The Queen made her first appearance since her accession day this week, and she continued her trend of wearing brooches that hearken back to the earliest days of her reign. Here’s more on the brooch she chose for Tuesday’s virtual audiences.
On Tuesday, the Queen received two new ambassadors via video link from Windsor Castle to Buckingham Palace. Viljar Lubi, the new ambassador from Estonia, presents his credentials virtually in the photograph above.
And here, Jose Pascual Marco Martinez, the new Spanish ambassador, meets the Queen virtually.
For the virtual audiences, the Queen wore a floral dress with pearls and a diamond floral brooch. This is the largest of the Nizam of Hyderabad Rose Brooches.
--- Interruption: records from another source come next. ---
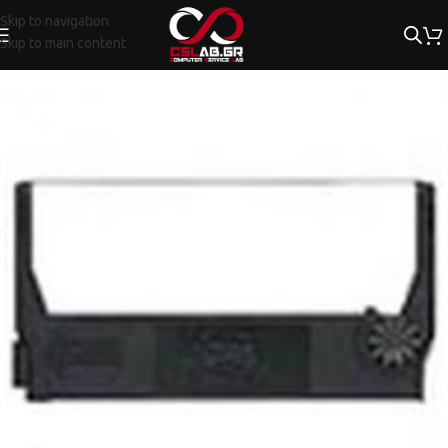
Skip to navigation
Skip to main content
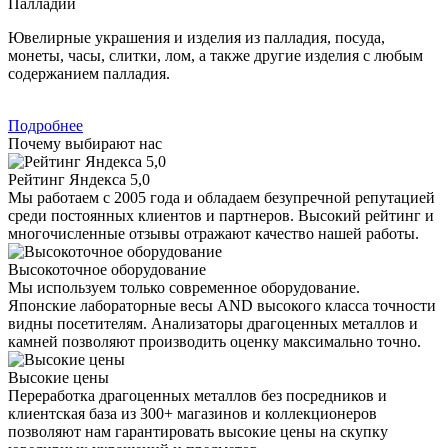
Палладий
Ювелирные украшения и изделия из палладия, посуда,
монеты, часы, слитки, лом, а также другие изделия с любым
содержанием палладия.
Подробнее
Почему выбирают нас
Рейтинг Яндекса 5,0
Мы работаем с 2005 года и обладаем безупречной репутацией
среди постоянных клиентов и партнеров. Высокий рейтинг и
многочисленные отзывы отражают качество нашей работы.
Высокоточное оборудование
Мы используем только современное оборудование.
Японские лабораторные весы AND высокого класса точности
видны посетителям. Анализаторы драгоценных металлов и
камней позволяют производить оценку максимально точно.
Высокие цены
Переработка драгоценных металлов без посредников и
клиентская база из 300+ магазинов и коллекционеров
позволяют нам гарантировать высокие цены на скупку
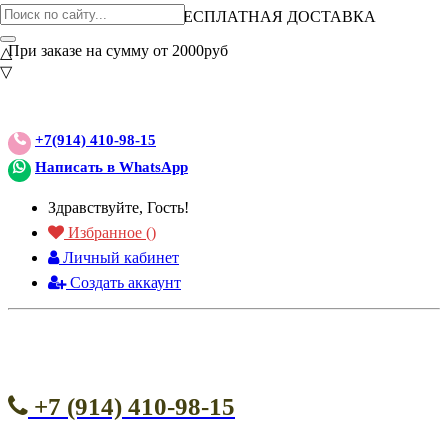
ВНИМАНИЕ АКЦИЯ!
БЕСПЛАТНАЯ ДОСТАВКА
При заказе на сумму от 2000руб
△
▽
+7(914) 410-98-15
Написать в WhatsApp
Здравствуйте, Гость!
Избранное (
)
Личный кабинет
Создать аккаунт
+7 (914) 410-98-15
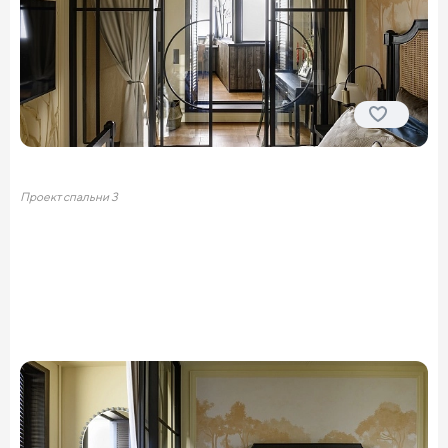
Проект спальни 3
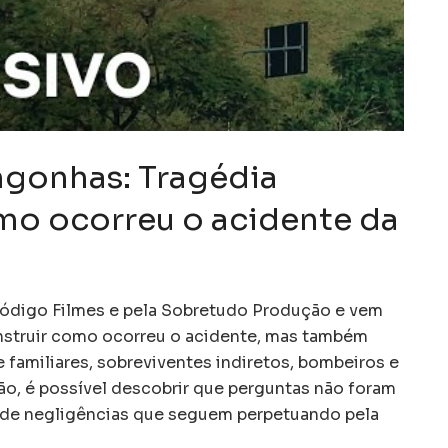
ngonhas: Tragédia
mo ocorreu o acidente da
ródigo Filmes e pela Sobretudo Produção e vem
nstruir como ocorreu o acidente, mas também
amiliares, sobreviventes indiretos, bombeiros e
ão, é possível descobrir que perguntas não foram
 de negligências que seguem perpetuando pela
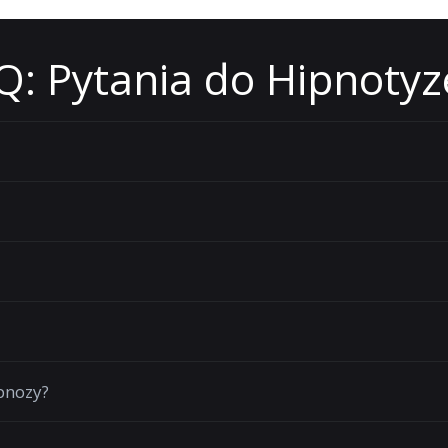
Q: Pytania do Hipnotyz
pnozy?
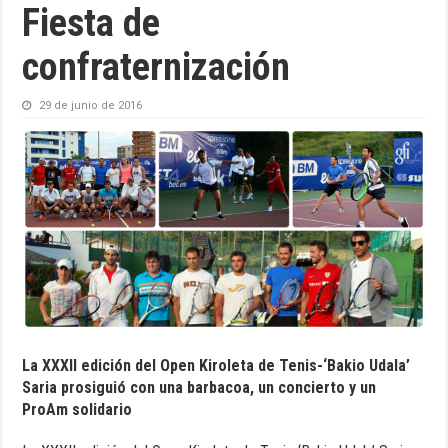
Fiesta de
confraternización
29 de junio de 2016
La XXXII edición del Open Kiroleta de Tenis-‘Bakio Udala’
Saria prosiguió con una barbacoa, un concierto y un
ProAm solidario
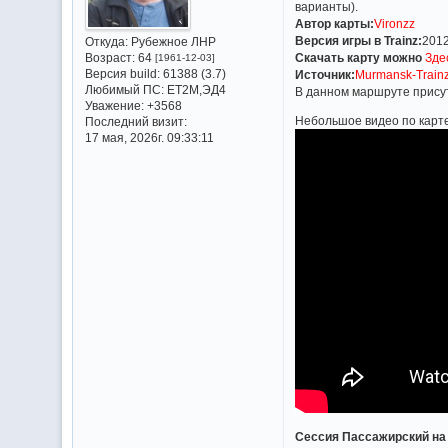
варианты).
Автор карты:
Vironzz
Версия игры в Trainz:
2012
Откуда:
Рубежное ЛНР
Скачать карту можно
Зде
Возраст:
64
[1961-12-03]
Версия build:
61388 (3.7)
Источник:
Murmansk-Train
Любимый ПС:
ET2M,ЭД4
В данном маршруте прису
Уважение:
+3568
Небольшое видео по карт
Последний визит:
17 мая, 2026г. 09:33:11
Сессия Пассажирский на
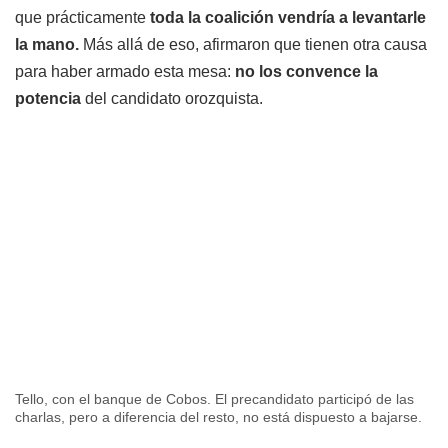
que prácticamente
toda la coalición vendría a levantarle
la mano.
Más allá de eso, afirmaron que tienen otra causa
para haber armado esta mesa:
no los convence la
potencia
del candidato orozquista.
Tello, con el banque de Cobos. El precandidato participó de las
charlas, pero a diferencia del resto, no está dispuesto a bajarse.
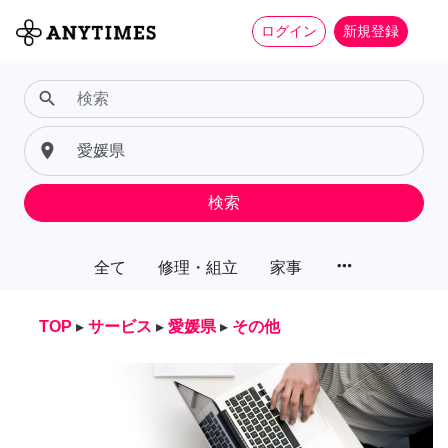
ログイン
新規登録
search
place
検索
more_horiz
全て
修理・組立
家事
TOP
▸
サービス
▸
愛媛県
▸
その他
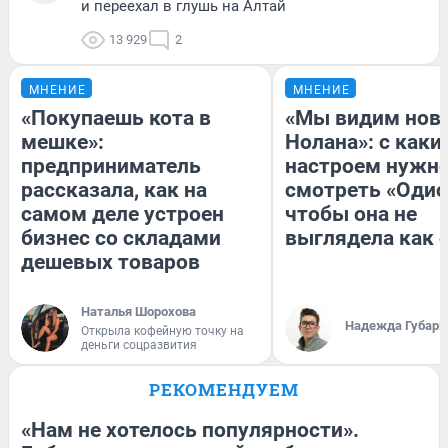
и переехал в глушь на Алтай
13 929
2
МНЕНИЕ
МНЕНИЕ
«Покупаешь кота в
«Мы видим нов
мешке»:
Нолана»: с каки
предприниматель
настроем нужн
рассказала, как на
смотреть «Одис
самом деле устроен
чтобы она не
бизнес со складами
выглядела как 
дешевых товаров
Наталья Шорохова
Надежда Губарь
Открыла кофейную точку на
деньги соцразвития
РЕКОМЕНДУЕМ
«Нам не хотелось популярности».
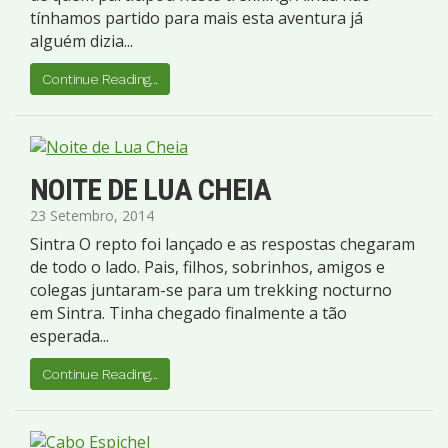
tínhamos partido para mais esta aventura já
alguém dizia...
Continue Reading...
NOITE DE LUA CHEIA
23 Setembro, 2014
Sintra O repto foi lançado e as respostas chegaram
de todo o lado. Pais, filhos, sobrinhos, amigos e
colegas juntaram-se para um trekking nocturno
em Sintra. Tinha chegado finalmente a tão
esperada...
Continue Reading...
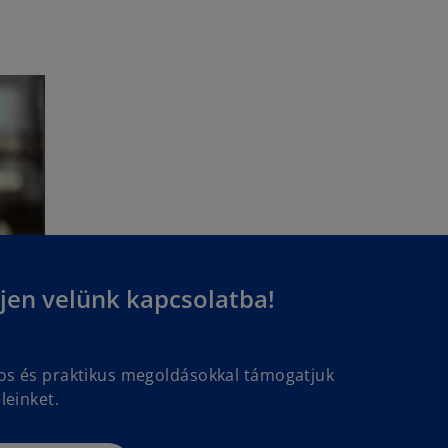
jen velünk kapcsolatba!
gos és praktikus megoldásokkal támogatjuk
leinket.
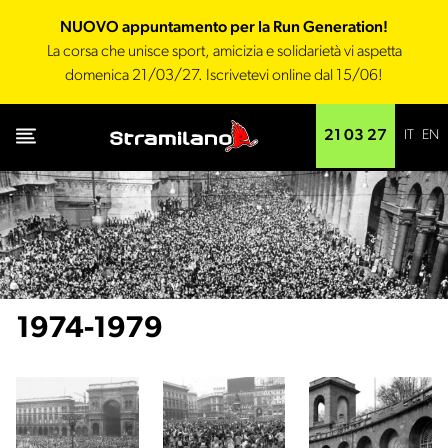
NUOVO appuntamento per la Run Generation!
La corsa che unisce sport, amicizia e solidarietà vi aspetta
domenica 21/03/27. Iscrivetevi online dal 15/06!
IT
EN
21 03 27
1974-1979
Here’s an excellent close-up of the brooch, taken during a royal visit to Paddington Station in London in June 2017. The diamond and platinum brooch was made by Cartier in the 1930s.
The brooch was originally the central element of a diamond floral tiara. The tiara and its coordinating necklace, both worn here by the Queen at the Royal Variety Performance in 1952, were wedding gifts from the Nizam of Hyderabad. He allowed Elizabeth to choose pieces from Cartier for her wedding present—a surefire way to make sure that she liked the gift!
The tiara was versatile from the start. The central floral element could be removed and worn as a brooch, as could two smaller floral sections on each side of the piece. Above, the then-Princess Elizabeth wears the large rose brooch as she visits President Harry Truman at the White House in 1951.
The tiara itself was dismantled in the 1970s, and the diamonds were used in the construction of the new Burmese Ruby Tiara. But the Queen has continued to wear all three of the rose brooches. She has especially chosen the largest brooch to wear frequently for royal engagements. Above, she wears the large Nizam Rose Brooch at Buckingham Palace for the launch of The Queen’s Baton Relay for the XXII Commonwealth Games in October 2021.
We also recently saw her wear the smaller Nizam rose brooches, which she almost always wears together as a pair. She chose them for a reception at Sandringham House on February 5, which celebrated the 70th anniversary of her accession to the throne. She wore brooches dating to the ’30s and ’40s during that entire weekend, a clear tribute to the people who supported her at the dawn of her reign.